From the Littleton Independent: When at-large Littleton City Councilmember Doug Clark introduced a motion to fire Michael Penny at a special council meeting, he said it was due to incompetence and a lack of transparency on the city manager’s part. But others believe it is part of a concerted effort to stop progress in the city, actions that may have included communications that violated open-meetings law.
“We have had, over the last six months, a multi-pronged approach to dismantle this city,” District 1 Councilmember Bill Hopping said at the June 14 meeting, citing an attempt to abolish the city’s urban-renewal authority as well as the voting down at the May 3 council meeting of a $200,000 streetscape study that would have provided recommendations for parking and safety improvements.
Council voted 4-2 to fire Penny, effective immediately, ending his nearly five-year tenure with the city.
A text message exchange between Mayor Bruce Beckman; his wife, state House District 38 candidate and former Arapahoe County Commissioner Susan Beckman; and District 2 Councilmember Jerry Valdes obtained by the Littleton Independent shows there apparently was discussion of firing Penny as far back as May 21.

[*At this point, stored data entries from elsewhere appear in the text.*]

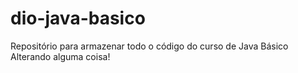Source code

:# dio-java-basico
Repositório para armazenar todo o código do curso de Java Básico
Alterando alguma coisa!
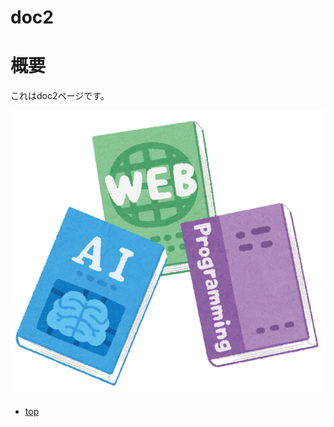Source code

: doc2
================================

# 概要

これはdoc2ページです。

![](./book_gijutsusyo_it_set.png)

* [top](../)

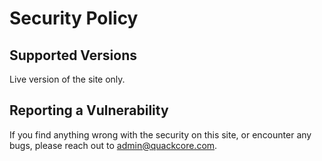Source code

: # Security Policy

## Supported Versions

Live version of the site only.

## Reporting a Vulnerability

If you find anything wrong with the security on this site, or encounter any bugs, please reach out to admin@quackcore.com.
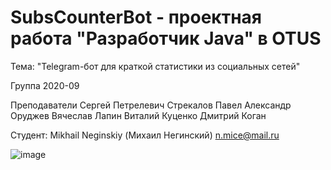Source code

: # SubsCounterBot - проектная работа "Разработчик Java" в OTUS

Тема: "Telegram-бот для краткой статистики из социальных сетей"

Группа 2020-09

Преподаватели
Сергей Петрелевич
Стрекалов Павел
Александр Оруджев
Вячеслав Лапин
Виталий Куценко
Дмитрий Коган

Студент:
Mikhail Neginskiy (Михаил Негинский) n.mice@mail.ru

![image](https://user-images.githubusercontent.com/39015134/117063957-37ba7700-ad2e-11eb-9c4b-be773c48ecd0.png)
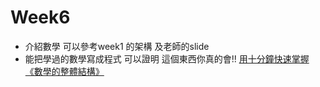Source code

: # Week6
* 介紹數學 可以參考week1 的架構 及老師的slide
* 能把學過的數學寫成程式 可以證明 這個東西你真的會!!
[用十分鐘快速掌握《數學的整體結構》](https://www.slideshare.net/ccckmit/ss-68579935)
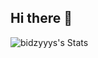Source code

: ## Hi there 👋

![bidzyyys's Stats](https://github-readme-stats.vercel.app/api?username=bidzyyys&theme=dracula&show_icons=true&hide_border=false&count_private=true)

<!--
**bidzyyys/bidzyyys** is a ✨ _special_ ✨ repository because its `README.md` (this file) appears on your GitHub profile.

Here are some ideas to get you started:

- 🔭 I’m currently working on ...
- 🌱 I’m currently learning ...
- 👯 I’m looking to collaborate on ...
- 🤔 I’m looking for help with ...
- 💬 Ask me about ...
- 📫 How to reach me: ...
- 😄 Pronouns: ...
- ⚡ Fun fact: ...
-->
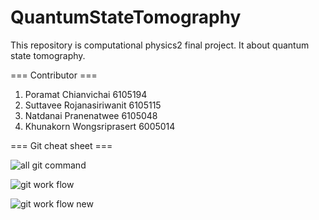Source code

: # QuantumStateTomography
This repository is computational physics2 final project. It about quantum state tomography.

=== Contributor ===
1. Poramat Chianvichai 6105194
2. Suttavee Rojanasiriwanit 6105115
3. Natdanai Pranenatwee 6105048
4. Khunakorn Wongsriprasert 6005014

=== Git cheat sheet ===

![all git command](https://user-images.githubusercontent.com/64681582/141238399-2aa87158-4c5c-48b0-b11c-32950e2bcf77.PNG)

![git work flow](https://user-images.githubusercontent.com/64681582/141241684-7568cf47-4219-4b7d-a7d0-2b8af2c60eb8.png)

![git work flow new](https://user-images.githubusercontent.com/64681582/141404925-583ec9d4-9a6c-4d3f-baad-ac24762aabf3.PNG)
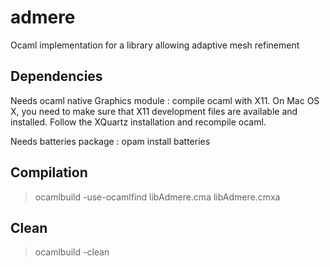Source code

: admere
======

Ocaml implementation for a library allowing adaptive mesh refinement

Dependencies
------------

Needs ocaml native Graphics module : compile ocaml with X11.
On Mac OS X, you need to make sure that X11 development files are available and installed.
Follow the XQuartz installation and recompile ocaml.

Needs batteries package : opam install batteries

Compilation
-----------

> ocamlbuild -use-ocamlfind libAdmere.cma libAdmere.cmxa

Clean
-----

> ocamlbuild -clean
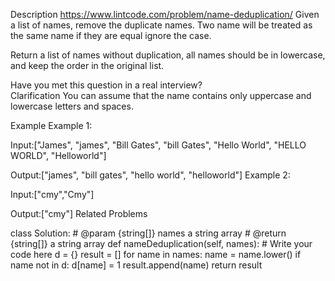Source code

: Description
https://www.lintcode.com/problem/name-deduplication/
Given a list of names, remove the duplicate names. Two name will be treated as the same name if they are equal ignore the case.

Return a list of names without duplication, all names should be in lowercase, and keep the order in the original list.

Have you met this question in a real interview?  
Clarification
You can assume that the name contains only uppercase and lowercase letters and spaces.

Example
Example 1:

Input:["James", "james", "Bill Gates", "bill Gates", "Hello World", "HELLO WORLD", "Helloworld"]


Output:["james", "bill gates", "hello world", "helloworld"]
Example 2:

Input:["cmy","Cmy"]

Output:["cmy"]
Related Problems

class Solution:
    # @param {string[]} names a string array
    # @return {string[]} a string array
    def nameDeduplication(self, names):
        # Write your code here
        d = {}
        result = []
        for name in names:
            name = name.lower()
            if name not in d:
                d[name] = 1
                result.append(name)
        return result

In the exchange, the mayor appears to have told his wife that at-large Councilmember Peggy Cole had lost confidence in Penny and was asking if other councilmembers had. Valdes responded he told Cole he was not interested in firing Penny at that time, with Susan Beckman advising her husband not to repeat what Cole had told him, but rather to “stay neutral and encourage others to act.”
The mayor said that while he spoke to individual councilmembers, he said he did not speak to more than one at a time, and thus did not violate open-meeting laws.
“The fact of the matter is there was no illegal meetings,” he said.
But the president of the Colorado Freedom of Information Coalition, a nonpartisan alliance that works to ensure transparency in state and local government, sees it differently. After reviewing a screen shot of the text message exchange, attorney Steve Zansberg said it looks like a violation of open-meetings law.